Il ritorno di Mazzarri ha il sapore di un abbraccio sospeso tra passato e presente. Non è soltanto il richiamo del noto, della figura familiare: è la nostalgia per un’epoca in cui il Napoli non era ancora campione, ma sapeva far battere i cuori. Era la squadra dell’assalto all’Europa, dei gol di Cavani, dei duelli epici contro il Chelsea, della Coppa Italia 2012 vinta contro la Juventus. Era una squadra affamata, coraggiosa, sempre con il coltello tra i denti. Era, in fondo, il primo Napoli “moderno”, e Mazzarri ne era l’artefice inquieto e carismatico.

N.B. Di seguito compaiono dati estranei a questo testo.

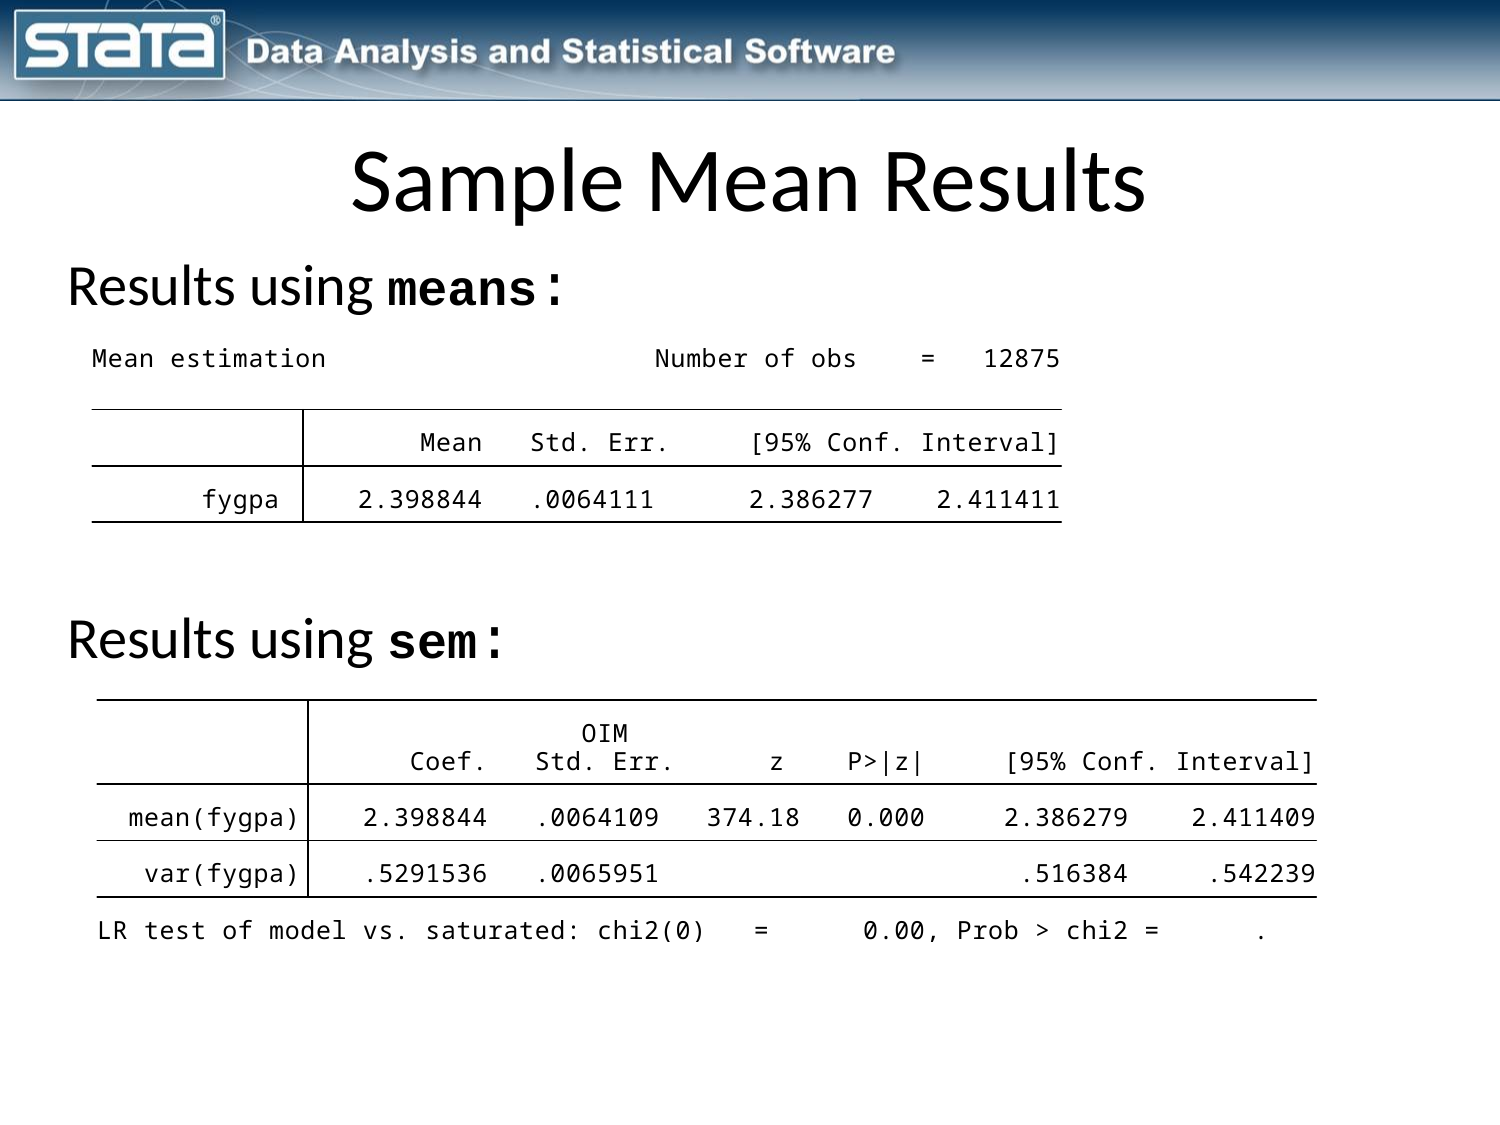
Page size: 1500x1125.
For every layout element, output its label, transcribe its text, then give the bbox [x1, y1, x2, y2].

picture [87, 340, 1371, 539]
title Sample Mean Results [75, 112, 1425, 238]
picture [92, 687, 1376, 942]
text_box Results using sem: [52, 592, 527, 678]
picture [0, 0, 1500, 101]
text_box Results using means: [53, 239, 588, 324]
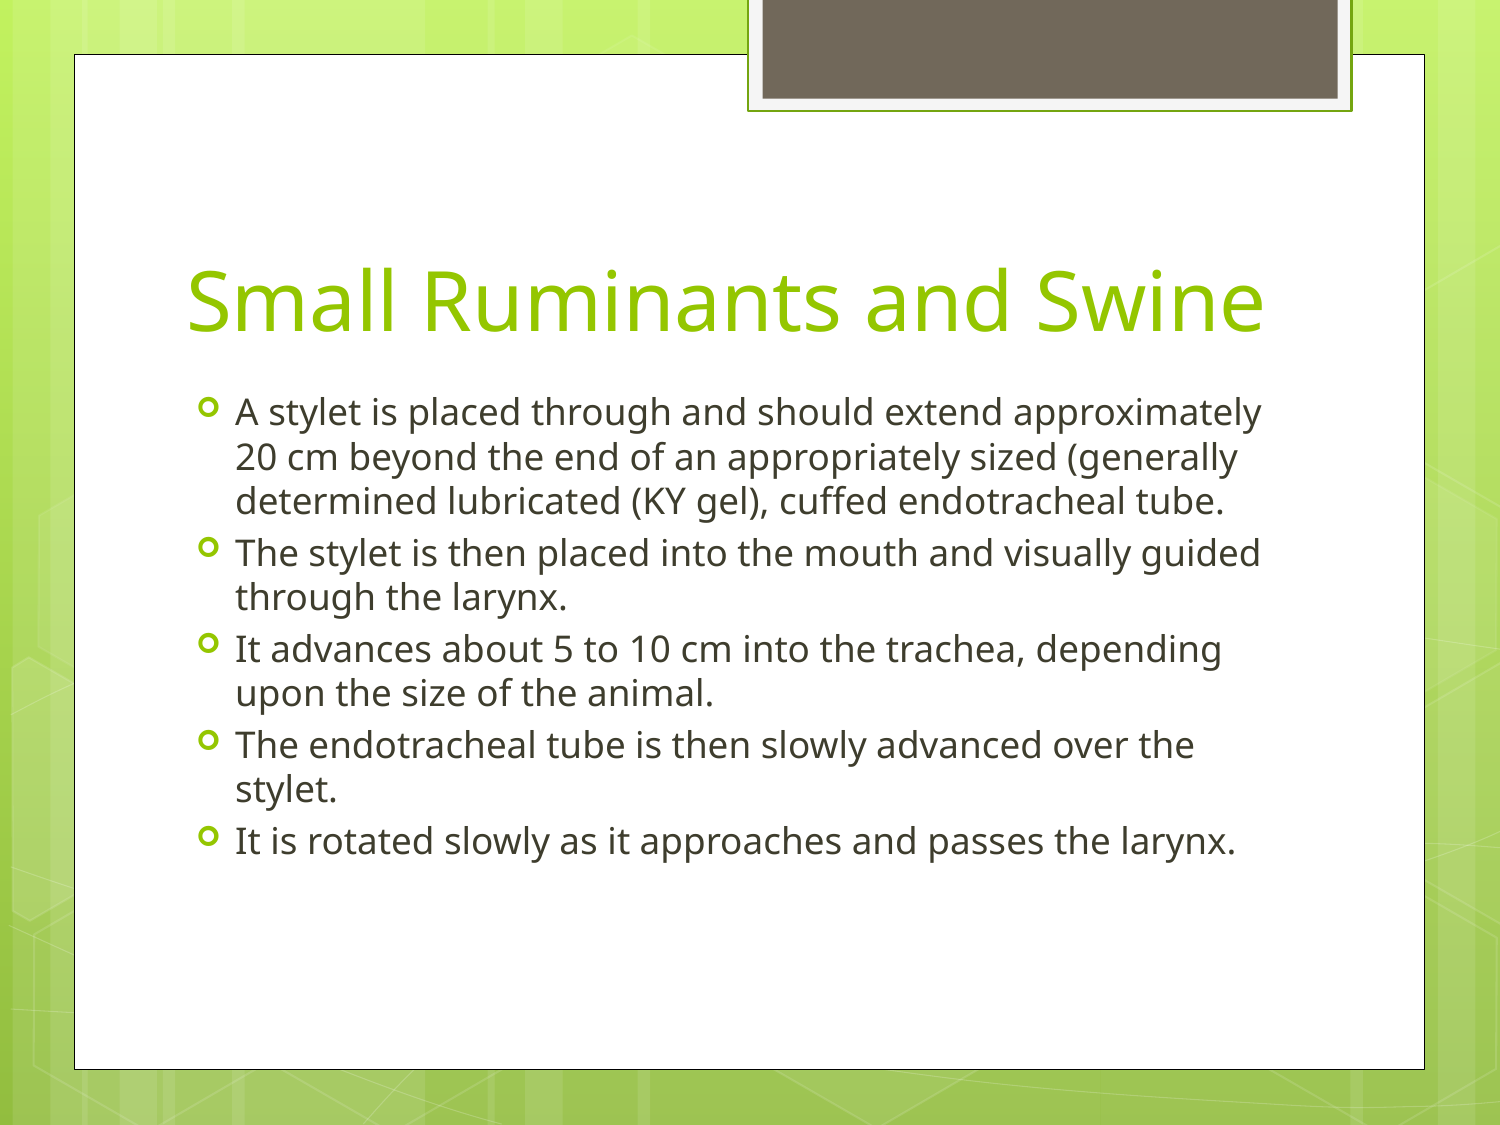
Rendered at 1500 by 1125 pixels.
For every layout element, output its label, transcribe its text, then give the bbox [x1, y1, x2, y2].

list A stylet is placed through and should extend approximately 20 cm beyond the end of an appropriately sized (generally determined lubricated (KY gel), cuffed endotracheal tube. The stylet is then placed into the mouth and visually guided through the larynx. It advances about 5 to 10 cm into the trachea, depending upon the size of the animal. The endotracheal tube is then slowly advanced over the stylet. It is rotated slowly as it approaches and passes the larynx. [171, 381, 1283, 957]
title Small Ruminants and Swine [171, 168, 1324, 357]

Ma se è vero che il tempo può essere balsamo, è altrettanto vero che può diventare trappola. Perché il Mazzarri di oggi non è più quello di ieri. E il Napoli, a sua volta, è una squadra profondamente diversa: più forte, più esigente, ma anche più fragile nel suo status di Campione d’Italia in carica.

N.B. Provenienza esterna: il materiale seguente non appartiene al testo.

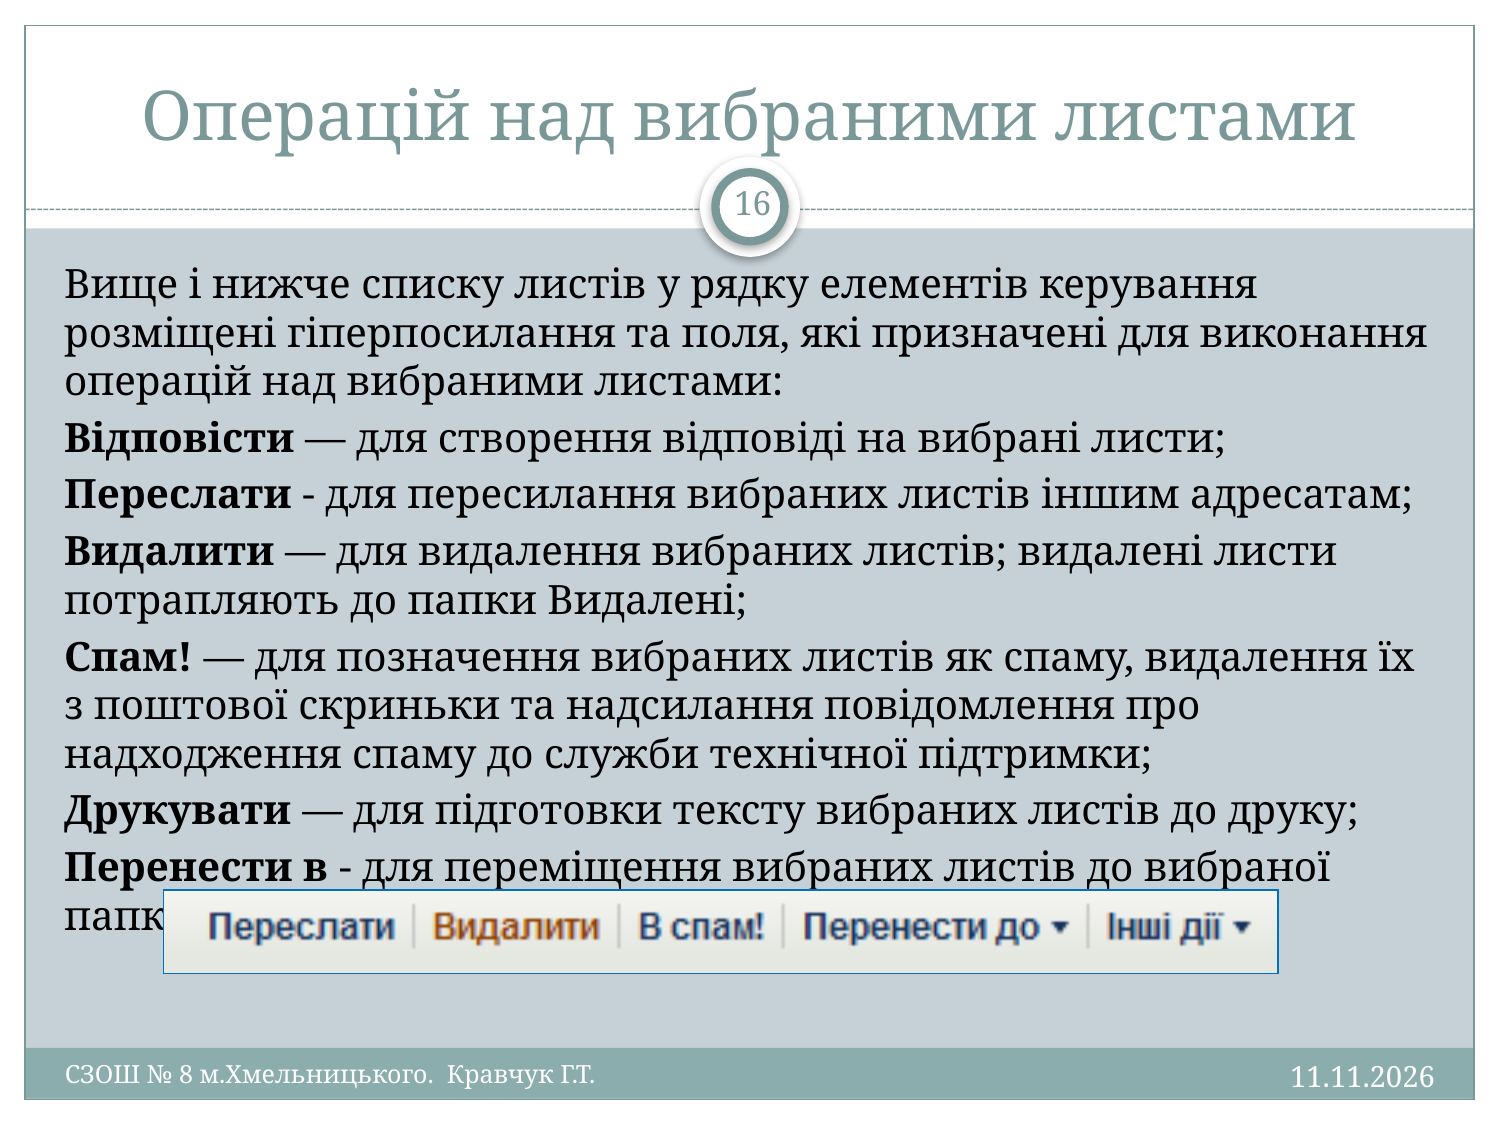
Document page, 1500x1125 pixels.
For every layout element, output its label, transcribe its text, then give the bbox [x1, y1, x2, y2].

slide_number 16 [715, 168, 791, 241]
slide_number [950, 1050, 1450, 1111]
list Вище і нижче списку листів у рядку елементів керування розміщені гіперпосилання та поля, які призначені для виконання операцій над вибраними листами: Відповісти — для створення відповіді на вибрані листи; Переслати - для пересилання вибраних листів іншим адресатам; Видалити — для видалення вибраних листів; видалені листи потрап­ляють до папки Видалені; Спам! — для позначення вибраних листів як спаму, видалення їх з поштової скриньки та надсилання повідомлення про надходження спаму до служби технічної підтримки; Друкувати — для підготовки тексту вибраних листів до друку; Перенести в - для переміщення вибраних листів до вибраної папки. [49, 250, 1445, 1001]
footer СЗОШ № 8 м.Хмельницького. Кравчук Г.Т. [50, 1051, 638, 1112]
picture [163, 890, 1278, 973]
title Операцій над вибраними листами [49, 37, 1450, 162]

L’esonero di Rudi Garcia, avvenuto dopo un avvio di stagione claudicante, ha lasciato il Napoli in una terra di mezzo: quarto in classifica, con la Champions ancora in bilico e un gioco lontano da quello sfavillante di Spalletti. In questo contesto, la scelta di Mazzarri – nome mai realmente uscito dai radar del presidente – suona come un gesto di rifugio. Una scommessa non sul futuro, ma sulla memoria.

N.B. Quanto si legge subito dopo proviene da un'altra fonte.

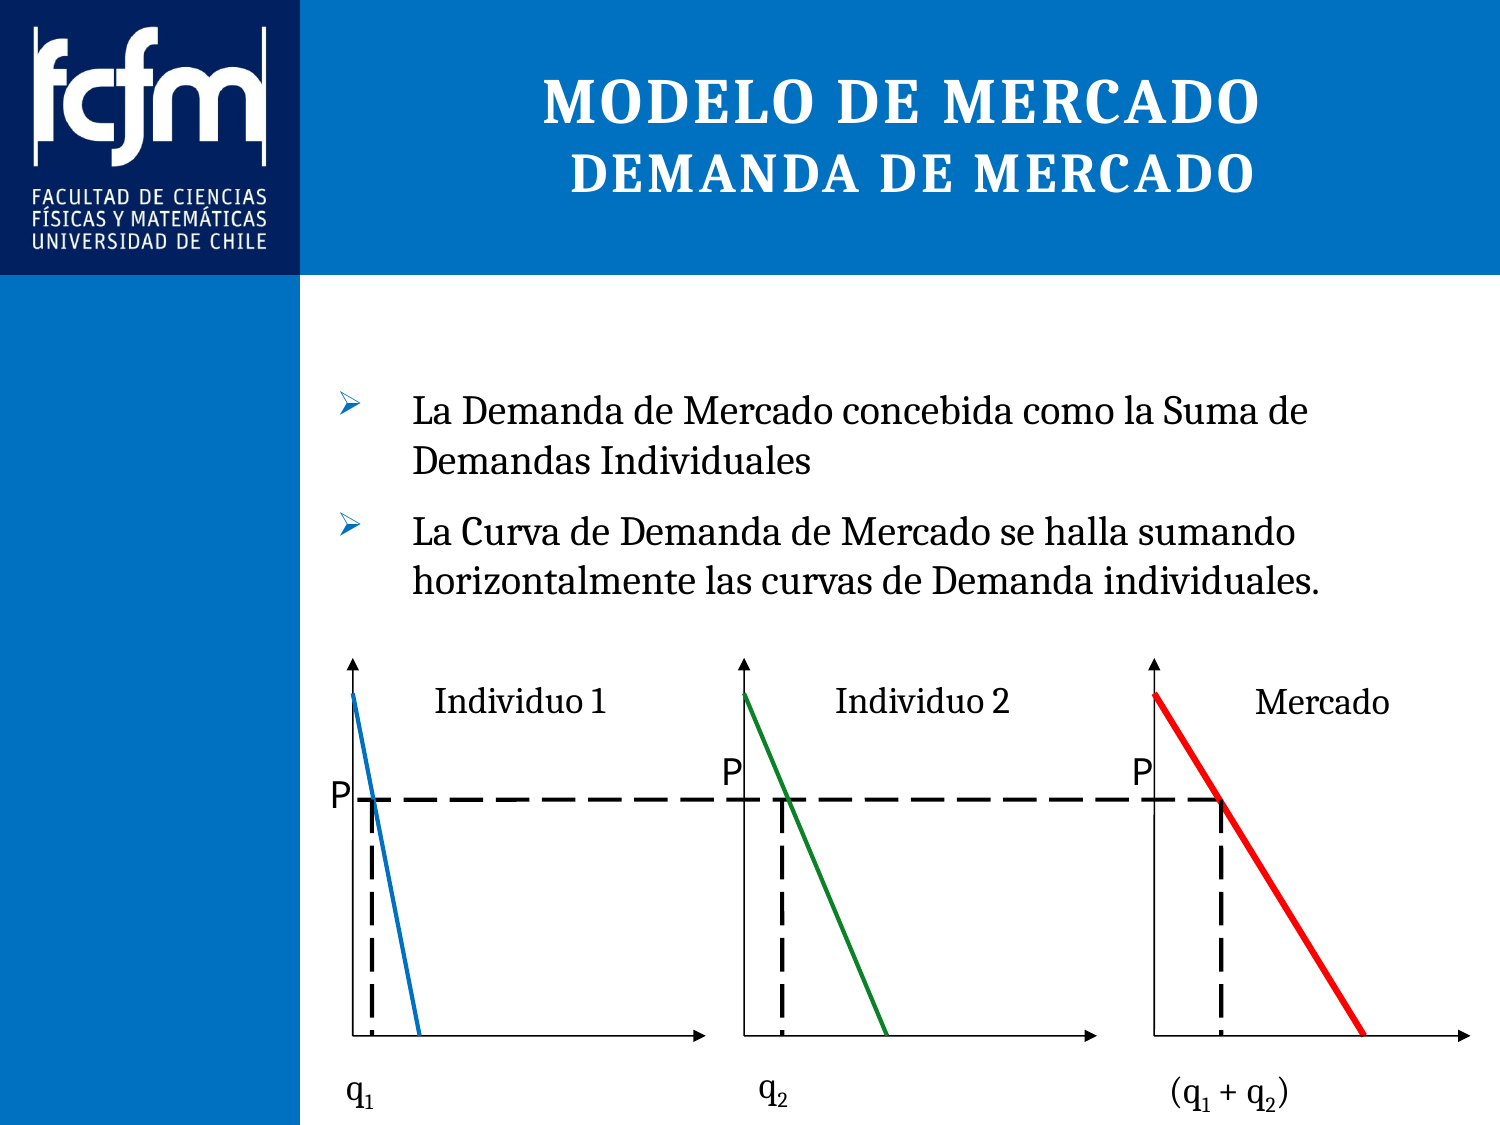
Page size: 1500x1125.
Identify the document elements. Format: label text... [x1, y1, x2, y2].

title Modelo de mercado Demanda de mercado [399, 37, 1425, 225]
text_box [1148, 657, 1161, 693]
text_box [420, 1029, 706, 1043]
text_box [346, 657, 359, 693]
text_box q2 [744, 1053, 815, 1120]
text_box [888, 1029, 1098, 1043]
text_box P [1116, 740, 1155, 801]
text_box [737, 657, 751, 740]
text_box Individuo 2 [820, 668, 1069, 729]
text_box Individuo 1 [419, 668, 656, 729]
text_box P [706, 740, 745, 801]
list La Demanda de Mercado concebida como la Suma de Demandas Individuales La Curva de Demanda de Mercado se halla sumando horizontalmente las curvas de Demanda individuales. [322, 375, 1425, 1028]
text_box q1 [331, 1055, 403, 1122]
text_box (q1 + q2) [1154, 1058, 1391, 1125]
text_box [1154, 1029, 1471, 1043]
text_box P [314, 764, 352, 824]
picture [29, 18, 272, 254]
text_box Mercado [1240, 669, 1432, 730]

Il contratto firmato è breve, essenziale: sette mesi, fino a giugno 2024. Nessuna clausola per il prolungamento, nessun progetto dichiarato. Un “traghettatore”, non un architetto. Un compito chiaro, ma gravoso: tenere a galla la nave, ritrovare la compattezza, restituire al Napoli un’identità smarrita.
E proprio qui sorge il dubbio. Non tanto sull’uomo – che resta competente, esperto, motivato – quanto sulla visione. Napoli è una città che ama con il cuore, ma che ora guarda con gli occhi. Il ritorno di Mazzarri ha acceso l’anima romantica del tifo, ma lascia un retrogusto amaro a chi cerca soluzioni innovative, idee nuove, progettualità a lungo termine.
Mazzarri eredita una squadra piena di talento, ma in confusione. Eppure, in fondo, questo Napoli ha ancora un’anima guerriera. Forse Mazzarri è l’uomo giusto per risvegliarla. Non con la poesia del gioco spallettiano, ma con la concretezza delle battaglie vinte per fame, per orgoglio, per spirito di sacrificio.
Il campo, come sempre, sarà il giudice finale. I tifosi sognano, ma sanno anche attendere. Lo faranno con gli occhi rivolti a un passato glorioso, ma con la mente proiettata a un presente che chiede risposte, non ricordi.
Il ritorno di Mazzarri è una favola, sì. Ma ora serve il lieto fine. Ci sarà?